Arts A Part, Not Apart
posted by August 28 at 9:30 AMon
If I were to pick a city for a weekend trip this fall, it would be San Francisco, where SFMOMA has big doses of single artists planned. There’s the traveling Jeff Wall retrospective, which was worth the 20-dollar entry fee I paid earlier this year just to stand in front of and mentally riff off of this at MoMA in New York:
Picture for Women, 1979
There’s also Douglas Gordon’s Pretty much every film and video work from about 1992 until now. To be seen on monitors, some with headphones, others run silently and all simultaneously. (should be a show easy to take in in an afternoon, don’t you think?), and in the vaunted dead-artist spot comes the seminal Joseph Cornell retrospective, Navigating the Imagination, in its only West Coast stop.
And then there’s the big, first-ever American Olafur Eliasson survey, called Take Your Time, with works dating back to 1993 and two new major pieces. One of those is a kaleidoscopic tunnel that will envelop the museum’s death-defying internal steel truss bridge, and the other is the transformation of a hydrogen-powered BMW race car. The car will be coated in steel mesh, stainless steel, and ice—and displayed in a room-sized freezer. (Transformed cars are a theme this fall—Liz Cohen’s working on finishing up the car in Bodywork.)
Artforum.com has a description of the Süddeutsche Zeitung’s visit to Eliasson’s Berlin studio, which is busy with preparations for the show. In an interview, Eliasson laid out his utopian anti-utopian philosophy more clearly than I’ve heard him do before (even in that New Yorker piece last November).
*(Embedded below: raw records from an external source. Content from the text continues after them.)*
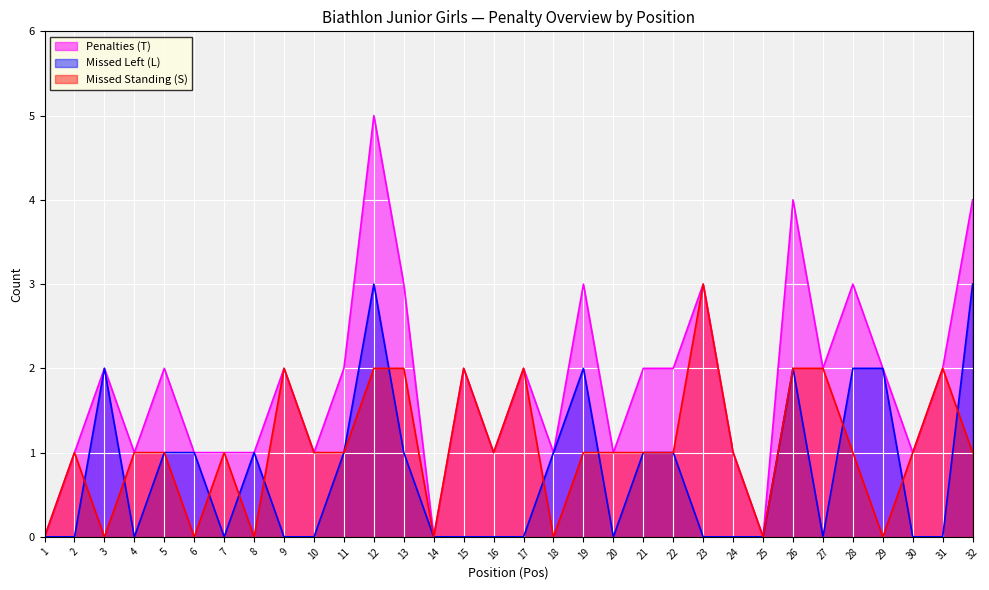

How many interior local peaks does the Missed Left (L) series have?

5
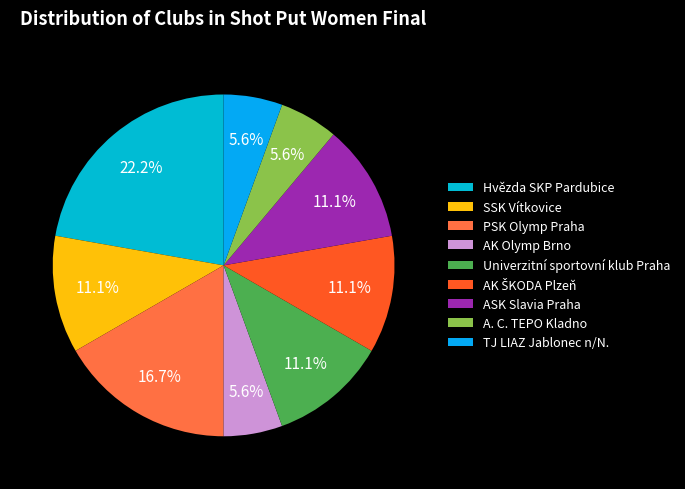

Do AK Olymp Brno and Univerzitní sportovní klub Praha together represent more than half of the pie?

No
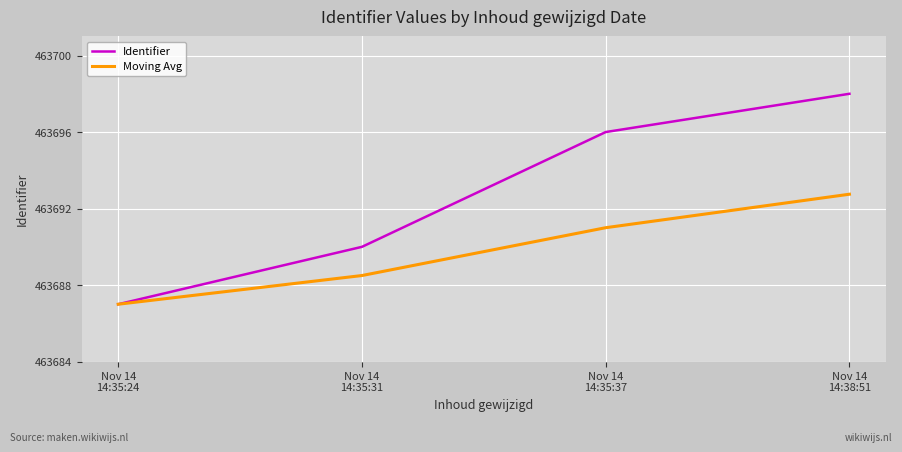

True or false: Moving Avg has more than 2 points higher than both neighbors.

False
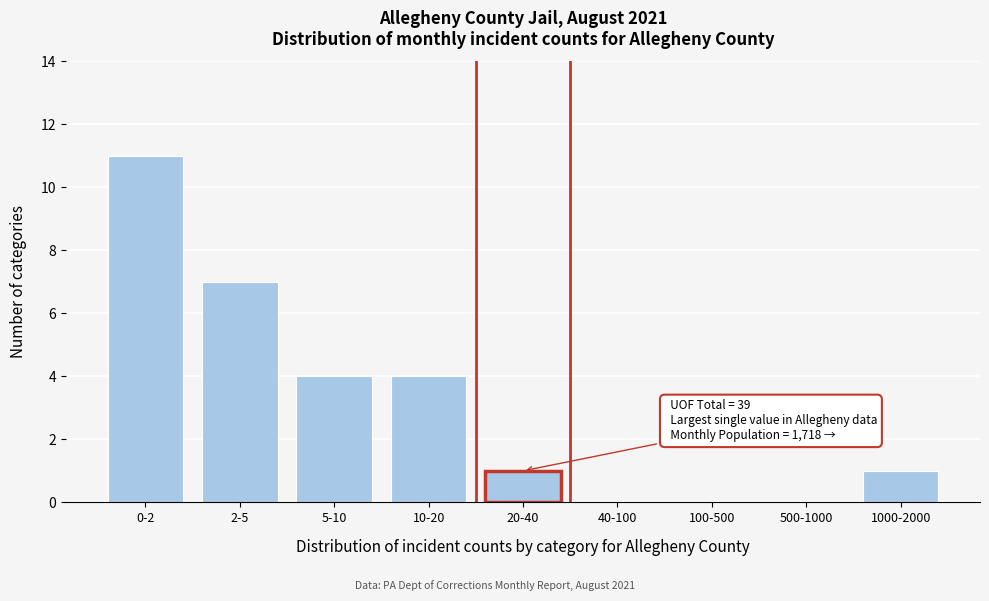

Reading left to right, what are all the values shown in this chart?

0-2=11	2-5=7	5-10=4	10-20=4	20-40=1	40-100=0	100-500=0	500-1000=0	1000-2000=1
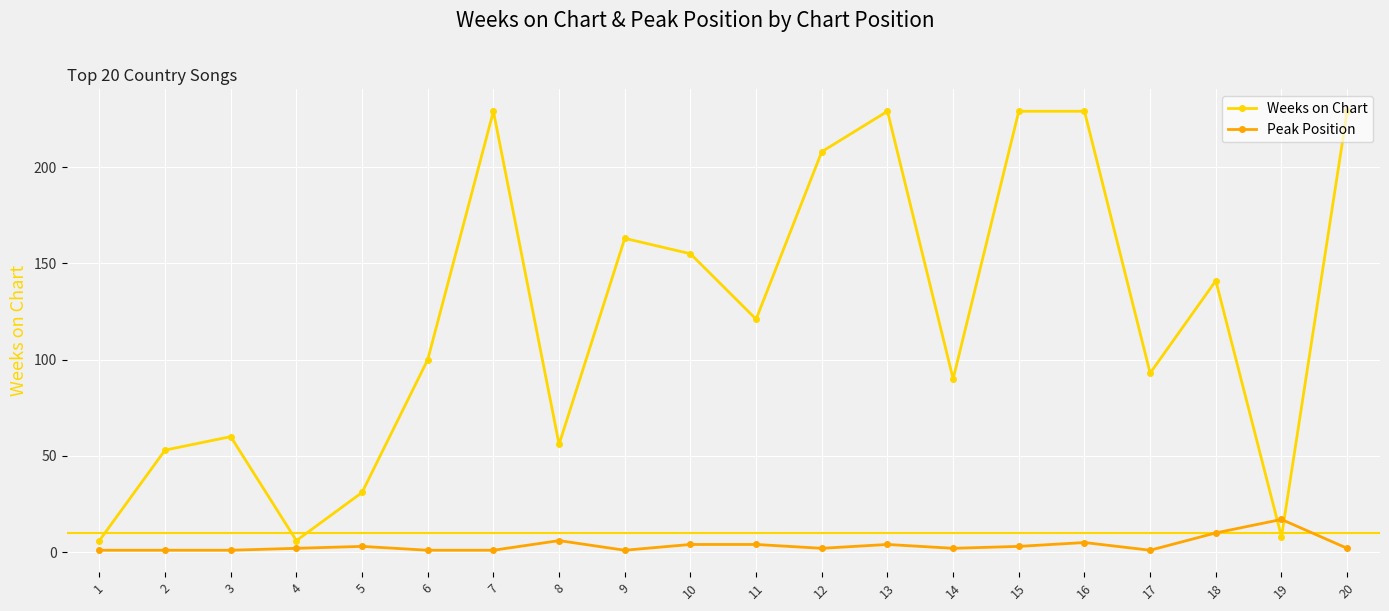

What is the greatest value displayed?

229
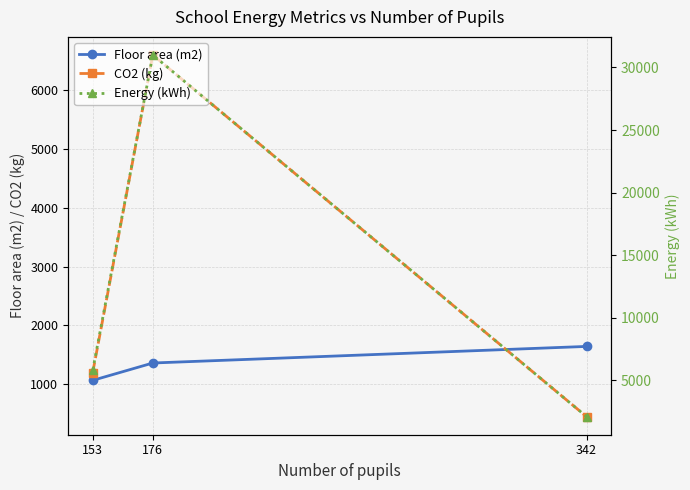

Is it true that CO2 (kg) equals 3417 at 176?

False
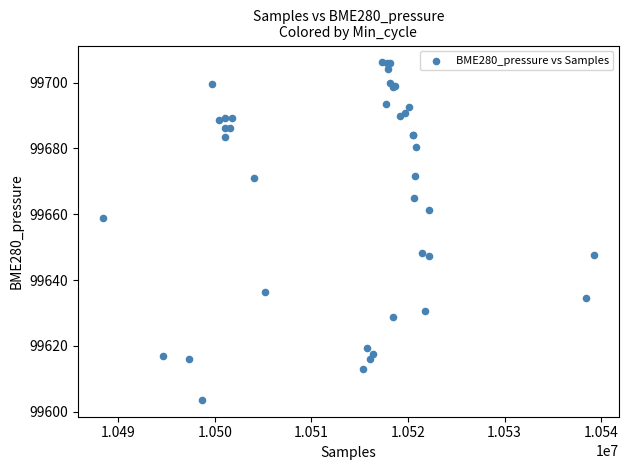

What Y value in the scatter plot is closest to 99654?

99658.7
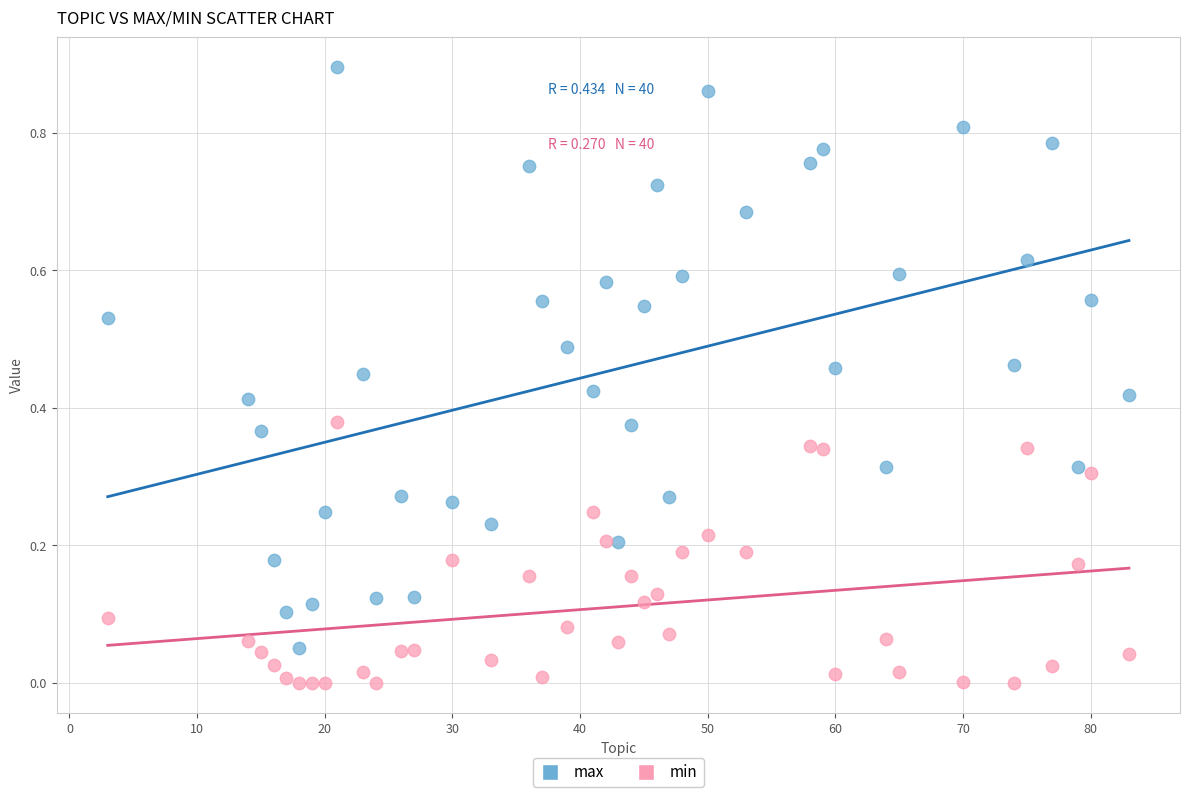

Across all data points, what is the range of X values (max minus min)?

80.0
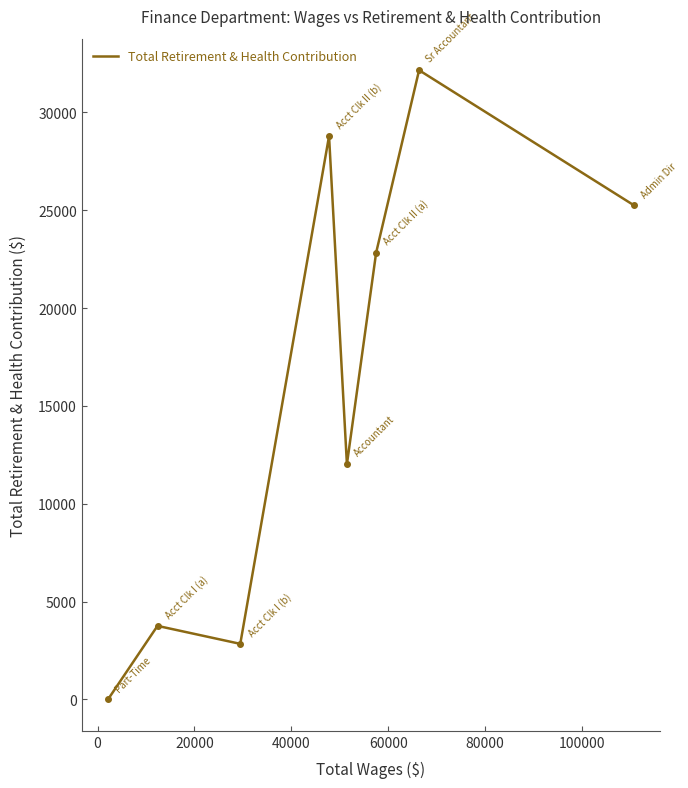

What is the sum of all values?

127652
“My observation is that the artistic avant-garde, with its visions, excluded itself from society,” said the artist. In contrast to the “non-places” of modernist utopian visions, Eliasson’s studio—which employs thirty people, including twelve architects—is more realistic. “My laboratory is not a satellite of society. It’s feasible; there’s a real economy and material that you can put your hands on.”
Since Eliasson wants art to have an integrated function in society, his studio shies away from commercial fetishism. “So that art finds its place in the world today,” says Eliasson, “it must leave ideas of exclusivity and egoism behind—it must be inclusive and recognize causalities. That sounds incredibly holistic, but it’s not meant like that. My last book was called Your Commitment Has Consequences. That’s the way I want to operate my studio. It’s a part of our time.”